▸ **TASK TO CARRY OUT**: Carry on the piece about Tom Guilliams' book The Original Prescription, starting right after its last sentence.

▸ **SELECTED TEXT**:
When I was at the Lifestyle Matrix conference in Chicago, I was nudged to read Tom Guilliams’ book, The Original Prescription. Guilliams is the head scientist at Orthomolecular, and was a speaker at the conference. As you’d expect from his frumpy suit and shoes, he was a little nerdy, and talked us dizzy! But, he’s very sweet and creative in his gift to make sense out of all the biochemistry. We have been hearing since grade school how important diet and exercise are but that has become meaningless over time, diluted down by years of shallow talk. Finally there is clear science on why diet and exercise are important, and the data just screams in our faces!

At the conference we heard about gene tests that provide risk profiles for particular diseases. Results recommend certain diets for some people, and tell us which medications may work for some genotypes but not others. But Guilliams takes it to a level that makes it hopeful, and yet in some cases unnecessary to have this information.

He describes a four-year Diabetes Prevention Program study that included 3,200 prediabetic patients from many different clinics throughout the US. The patients were evenly divided between treatment groups using metformin (a medication used to treat type 2 diabetes), lifestyle interventions, and a placebo group.

▸ **DATA EXTRACTS**:
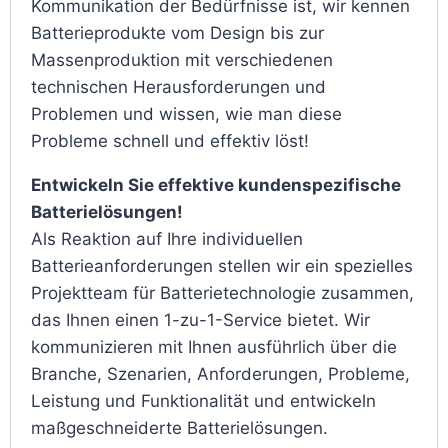
Kommunikation der Bedürfnisse ist, wir kennen
Batterieprodukte vom Design bis zur
Massenproduktion mit verschiedenen
technischen Herausforderungen und
Problemen und wissen, wie man diese
Probleme schnell und effektiv löst!
Entwickeln Sie effektive kundenspezifische
Batterielösungen!
Als Reaktion auf Ihre individuellen
Batterieanforderungen stellen wir ein spezielles
Projektteam für Batterietechnologie zusammen,
das Ihnen einen 1-zu-1-Service bietet. Wir
kommunizieren mit Ihnen ausführlich über die
Branche, Szenarien, Anforderungen, Probleme,
Leistung und Funktionalität und entwickeln
maßgeschneiderte Batterielösungen.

▸ **EXPECTED ANSWER**:
Over four years, 35% of the placebo group developed diabetes, and compared to that group, metformin lowered the diabetes incidence by 31%. Lifestyle interventions included goals to lose 7% of their body weight with the help of frequent counseling support, and an attempt to get 150 minutes of moderate physical activity weekly. This group reduced the incidence of diabetes by 58%! To take the study further, researchers grouped the subjects according to genetic risk scores and found some amazing results. The highest risk gene group did not respond to metformin at all, but with lifestyle interventions the rate of disease was as low as in all the other genetic risk groups!

Guilliams writes in detail how DNA is formed as potential, but many influences, mostly environmental, nutritional, and lifestyle, determine how the genetic material is “expressed”. So genes+ food+ environment + lifestyle=phenotype, which is how we look and how our health is.

Our cells can receive signals from our diets and environmental exposures which can turn on or off fat genes, cancer genes, and diabetes genes. We are most familiar with this picture in pregnancy and the effects of folate on the fetus. This is a “methyl donor” along with others like methionine, SAM-e, MSM, vitamins B12, and B6 which can affect our genes throughout life temporarily or permanently.

Scientists are studying thousands of natural substances for their capacity to send signals to genes and change cells and tissues. This is the field of epigenetics.

Guilliams gave the example of an apple: its phytonutrients content has the capacity to deliver at least a few dozen signals which may all improve our health!

I don’t know how you feel now, but I’m more motivated to eat my plants and take my vitamins!